Why Are Young Babies Fed on Milk? Young babies are fed on milk because it is their natural food. The females of all backboned animals whose young are nourished with milk, store this fluid in their breasts, or mammae. The milk of each species of mammal is a complete food for its own young after birth.
Although the same ingredients are present in the milk of all mammals, the proportions differ a great deal. The ingredients are water, protein, fat and milk sugar. Milk protein contains all the essential amino-acids. The fat globules remain enclosed in a soft curd which forms in the stomachs of the young, so that digestion can precede smoothly without the disturbance that fatty foods often cause.
All mammalian species produce milk, but the composition of milk for each species varies widely and other kinds of milk are often very different from human breast milk.
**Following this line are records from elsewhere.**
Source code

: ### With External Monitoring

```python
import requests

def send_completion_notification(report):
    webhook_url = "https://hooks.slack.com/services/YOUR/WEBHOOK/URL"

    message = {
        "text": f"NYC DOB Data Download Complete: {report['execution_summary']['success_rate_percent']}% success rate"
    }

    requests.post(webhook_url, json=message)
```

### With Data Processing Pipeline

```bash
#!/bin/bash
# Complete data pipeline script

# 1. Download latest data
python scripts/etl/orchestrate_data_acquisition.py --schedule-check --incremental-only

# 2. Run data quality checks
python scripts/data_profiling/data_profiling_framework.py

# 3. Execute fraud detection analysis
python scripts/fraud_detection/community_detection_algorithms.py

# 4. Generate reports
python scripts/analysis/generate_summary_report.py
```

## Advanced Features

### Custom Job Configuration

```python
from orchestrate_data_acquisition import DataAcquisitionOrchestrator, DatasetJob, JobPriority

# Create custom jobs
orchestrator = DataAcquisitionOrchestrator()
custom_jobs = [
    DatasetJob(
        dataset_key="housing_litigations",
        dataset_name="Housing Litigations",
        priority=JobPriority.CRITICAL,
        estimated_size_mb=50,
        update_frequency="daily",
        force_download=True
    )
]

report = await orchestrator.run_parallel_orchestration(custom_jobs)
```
As a rule, the milk of mammals that nurse frequently (including human babies) is less rich, or more watery, than the milk of mammals whose young nurse less often. Human milk is noticeably thinner and sweeter than cow’s milk.
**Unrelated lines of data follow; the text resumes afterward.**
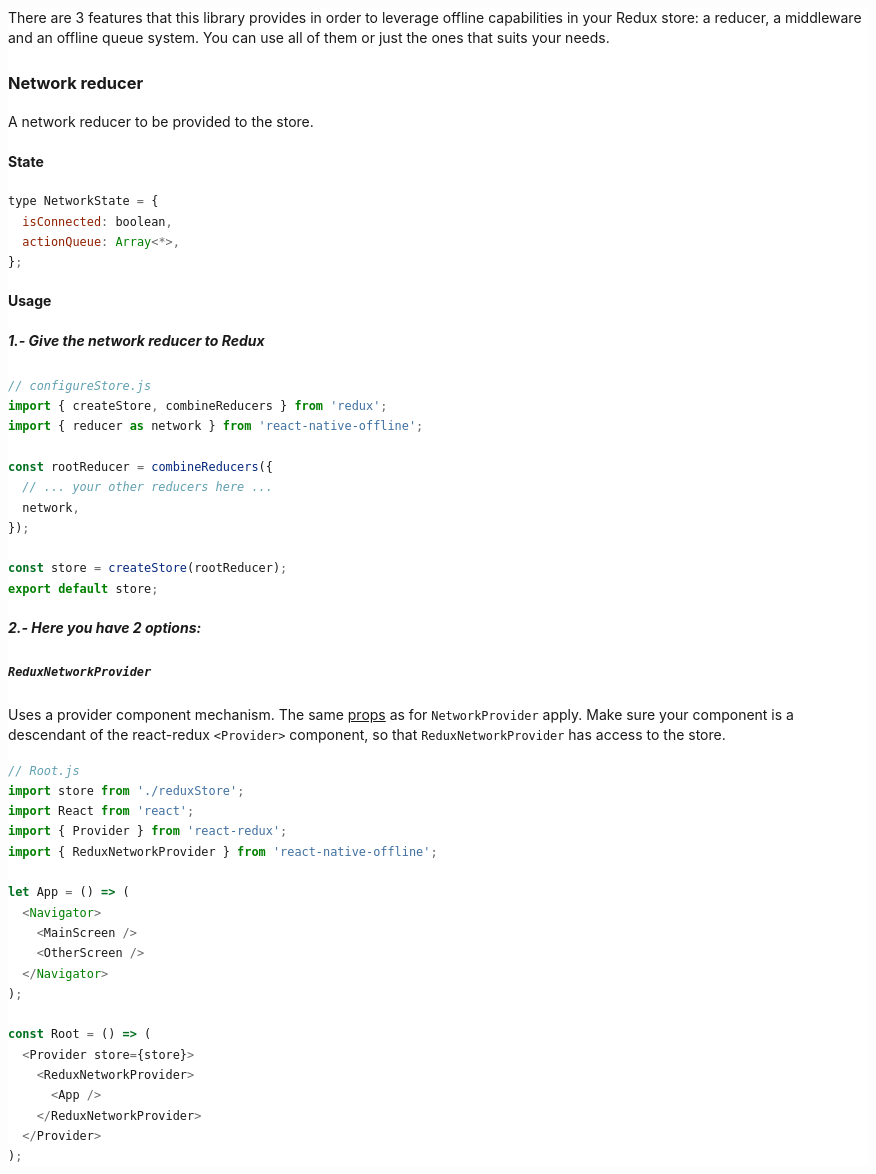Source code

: There are 3 features that this library provides in order to leverage offline capabilities in your Redux store: a reducer, a middleware and an offline queue system. You can use all of them or just the ones that suits your needs.

### Network reducer

A network reducer to be provided to the store.

#### State

```js
type NetworkState = {
  isConnected: boolean,
  actionQueue: Array<*>,
};
```

#### Usage

##### 1.- Give the network reducer to Redux

```js
// configureStore.js
import { createStore, combineReducers } from 'redux';
import { reducer as network } from 'react-native-offline';

const rootReducer = combineReducers({
  // ... your other reducers here ...
  network,
});

const store = createStore(rootReducer);
export default store;
```

##### 2.- Here you have 2 options:

##### `ReduxNetworkProvider`

Uses a provider component mechanism. The same [props](#config) as for `NetworkProvider` apply. Make sure your component is a descendant of the react-redux `<Provider>` component, so that `ReduxNetworkProvider` has access to the store.

```js
// Root.js
import store from './reduxStore';
import React from 'react';
import { Provider } from 'react-redux';
import { ReduxNetworkProvider } from 'react-native-offline';

let App = () => (
  <Navigator>
    <MainScreen />
    <OtherScreen />
  </Navigator>
);

const Root = () => (
  <Provider store={store}>
    <ReduxNetworkProvider>
      <App />
    </ReduxNetworkProvider>
  </Provider>
);
```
Human babies, if not fed by their mothers, may be fed with pasteurized cow’s milk, diluted and sweetened, or a liquid reconstituted from laboratory-prepared dried milk. In various countries babies have been fed on milk from the ass, goat, water-buffalo, reindeer, caribou, sheep, camel, Llama, bitch and mare.
Other foods have been tried. In the 17th Century babies were fed on pap (bread cooked in water) or, as a French doctor advised, bread cooked in beer! After about five or six months human babies are gradually weaned from an exclusive diet of milk and given other forms of nourishment.
Supplemented breastfeeding is recommended until at least age two and then for as long as the mother and child wish. Though it now is almost universally prescribed, in some countries in the 1950s the practice of breastfeeding went through a period where it was out of vogue and the use of infant formula was considered superior to breast milk. However, it is now universally recognized that there is no commercial formula that can equal breast milk.
In addition to the appropriate amounts of carbohydrate, protein, and fat, breast milk provides vitamins, minerals, digestive enzymes, and hormones. Breast milk also contains antibodies and lymphocytes from the mother that help the baby resist infections. The immune function of breast milk is individualized, as the mother, through her touching and taking care of the baby, comes into contact with pathogens that colonize the baby, and, as a consequence, her body makes the appropriate antibodies and immune cells.
At around four to six months of age, the internal iron supplies of the infant, held in the hepatic cells of the liver, are exhausted, hence this is the time that complementary feeding is introduced. Breast milk contains less iron than formula, because it is more bioavailable as lactoferrin, which carries more safety for mothers and children than ferrous sulphate.